Given the listing below, write out exactly the lines starting with the line that has "nose: (192, 113)" and going on through the line that has "right ankle: (415, 205)", both kept.

> **The data**
# # # # # # #
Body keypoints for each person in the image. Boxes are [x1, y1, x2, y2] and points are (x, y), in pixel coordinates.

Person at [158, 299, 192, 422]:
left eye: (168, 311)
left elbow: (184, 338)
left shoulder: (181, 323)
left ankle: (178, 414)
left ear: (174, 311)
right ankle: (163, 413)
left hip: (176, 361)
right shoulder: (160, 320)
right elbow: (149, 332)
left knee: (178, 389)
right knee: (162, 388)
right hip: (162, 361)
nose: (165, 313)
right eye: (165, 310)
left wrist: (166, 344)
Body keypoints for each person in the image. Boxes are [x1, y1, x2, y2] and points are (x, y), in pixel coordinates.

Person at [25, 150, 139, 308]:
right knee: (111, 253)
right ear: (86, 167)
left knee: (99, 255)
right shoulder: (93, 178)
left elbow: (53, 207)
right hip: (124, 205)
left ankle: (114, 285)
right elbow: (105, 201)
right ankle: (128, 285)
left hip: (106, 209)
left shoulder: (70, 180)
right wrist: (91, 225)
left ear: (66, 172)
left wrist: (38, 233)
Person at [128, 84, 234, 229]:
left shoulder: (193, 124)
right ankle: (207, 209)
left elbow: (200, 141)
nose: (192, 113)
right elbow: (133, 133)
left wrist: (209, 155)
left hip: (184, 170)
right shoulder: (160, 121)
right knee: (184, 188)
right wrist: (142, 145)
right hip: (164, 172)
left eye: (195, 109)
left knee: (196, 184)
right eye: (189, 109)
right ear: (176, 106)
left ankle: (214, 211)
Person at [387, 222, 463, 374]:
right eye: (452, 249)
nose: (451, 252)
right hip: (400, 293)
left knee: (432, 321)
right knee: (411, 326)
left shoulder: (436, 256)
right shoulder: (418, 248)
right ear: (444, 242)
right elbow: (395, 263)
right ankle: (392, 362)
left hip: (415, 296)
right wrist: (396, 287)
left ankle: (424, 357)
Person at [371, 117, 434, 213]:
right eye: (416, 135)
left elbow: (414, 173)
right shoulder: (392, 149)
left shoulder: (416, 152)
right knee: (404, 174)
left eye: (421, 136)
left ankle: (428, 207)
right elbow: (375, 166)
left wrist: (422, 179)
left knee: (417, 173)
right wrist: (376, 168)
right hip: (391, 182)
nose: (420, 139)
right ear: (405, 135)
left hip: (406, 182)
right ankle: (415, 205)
# # # # # # #
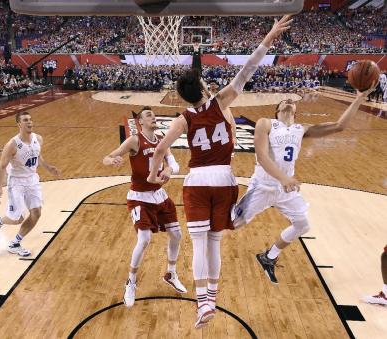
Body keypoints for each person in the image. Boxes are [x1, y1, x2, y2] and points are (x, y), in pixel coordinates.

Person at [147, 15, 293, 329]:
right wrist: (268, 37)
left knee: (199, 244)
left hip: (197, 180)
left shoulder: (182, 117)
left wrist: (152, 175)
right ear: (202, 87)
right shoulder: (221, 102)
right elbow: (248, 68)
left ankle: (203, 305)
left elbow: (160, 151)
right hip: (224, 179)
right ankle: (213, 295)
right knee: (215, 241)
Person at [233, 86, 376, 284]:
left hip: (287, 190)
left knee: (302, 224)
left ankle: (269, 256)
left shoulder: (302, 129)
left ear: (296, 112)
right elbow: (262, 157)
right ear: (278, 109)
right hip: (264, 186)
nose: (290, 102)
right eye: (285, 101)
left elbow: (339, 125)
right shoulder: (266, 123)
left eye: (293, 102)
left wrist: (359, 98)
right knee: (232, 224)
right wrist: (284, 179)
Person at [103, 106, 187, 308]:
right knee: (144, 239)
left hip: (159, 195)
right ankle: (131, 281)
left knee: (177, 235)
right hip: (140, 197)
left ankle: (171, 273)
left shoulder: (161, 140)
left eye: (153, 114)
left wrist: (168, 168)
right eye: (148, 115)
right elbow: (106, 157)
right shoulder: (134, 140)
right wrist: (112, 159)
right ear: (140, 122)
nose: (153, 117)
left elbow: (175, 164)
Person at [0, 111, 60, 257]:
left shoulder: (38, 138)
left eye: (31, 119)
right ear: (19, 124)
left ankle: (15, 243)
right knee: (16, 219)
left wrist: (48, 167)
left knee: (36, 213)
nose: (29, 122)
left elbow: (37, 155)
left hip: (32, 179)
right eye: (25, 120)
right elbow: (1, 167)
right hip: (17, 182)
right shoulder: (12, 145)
# # # # # # #
> **Problem solution**
nose: (192, 113)
right elbow: (133, 133)
left wrist: (209, 155)
left hip: (184, 170)
right shoulder: (160, 121)
right knee: (184, 188)
right wrist: (142, 145)
right hip: (164, 172)
left eye: (195, 109)
left knee: (196, 184)
right eye: (189, 109)
right ear: (176, 106)
left ankle: (214, 211)
Person at [387, 222, 463, 374]:
right eye: (452, 249)
nose: (451, 252)
right hip: (400, 293)
left knee: (432, 321)
right knee: (411, 326)
left shoulder: (436, 256)
right shoulder: (418, 248)
right ear: (444, 242)
right elbow: (395, 263)
right ankle: (392, 362)
left hip: (415, 296)
right wrist: (396, 287)
left ankle: (424, 357)
Person at [371, 117, 434, 213]:
right eye: (416, 135)
left elbow: (414, 173)
right shoulder: (392, 149)
left shoulder: (416, 152)
right knee: (404, 174)
left eye: (421, 136)
left ankle: (428, 207)
right elbow: (375, 166)
left wrist: (422, 179)
left knee: (417, 173)
right wrist: (376, 168)
right hip: (391, 182)
nose: (420, 139)
right ear: (405, 135)
left hip: (406, 182)
right ankle: (415, 205)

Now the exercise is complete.